As primeiras atividades de coleta de carbono, em Cerrado aberto, começaram no sábado, dia 13 de junho, antes da tempestade de granizo e interrompidas pelos 52 mm que umedeceram a vegetação nativa. Colaboraram nessa tarefa Victor Almeida, Bruno Santana, os eng. Florestais, Marlus Molito e Amir Saud, pelo programa Indicadores de Desenolvimento Humano.
A segunda coleta se iniciou dia 14 de junho. Colaboradores: Bruno Santana (organizadoR), Kennnedy Nunes (Eng. Florestal, dutorado pela UnB) Rafaela Gomes (Graduada em Eng. Florestal e Eduardo Campos, Coordenador do Projeto PRO-Clima.

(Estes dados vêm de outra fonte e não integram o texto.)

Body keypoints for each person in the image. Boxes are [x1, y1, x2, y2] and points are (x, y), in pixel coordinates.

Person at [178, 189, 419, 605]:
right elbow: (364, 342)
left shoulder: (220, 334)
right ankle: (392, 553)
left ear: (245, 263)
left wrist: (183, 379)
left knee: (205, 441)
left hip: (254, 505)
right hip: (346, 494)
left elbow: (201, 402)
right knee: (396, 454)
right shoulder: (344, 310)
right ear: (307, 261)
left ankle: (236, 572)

A terceira coleta, no dia 15 de junho, se deu na área florestal, mata de galeria, beira de córregos e do Ribeirão das Lajes, com a participação de Victor Almeida, Kennnedi Nunes, Rafaela Gomes e Eduardo Campos.
Os resultados das análises das amostras que definem a capacidade de retenção de carbono no solo, no Sítio Neves, serão apresentados, neste espaço, aos visitantes interessados no bem-estar do ecossistema, em regeneração, há 52 anos.
As árvores grandes e pequenas agradecem a atenção pelo cumprimento de suas funções naturais.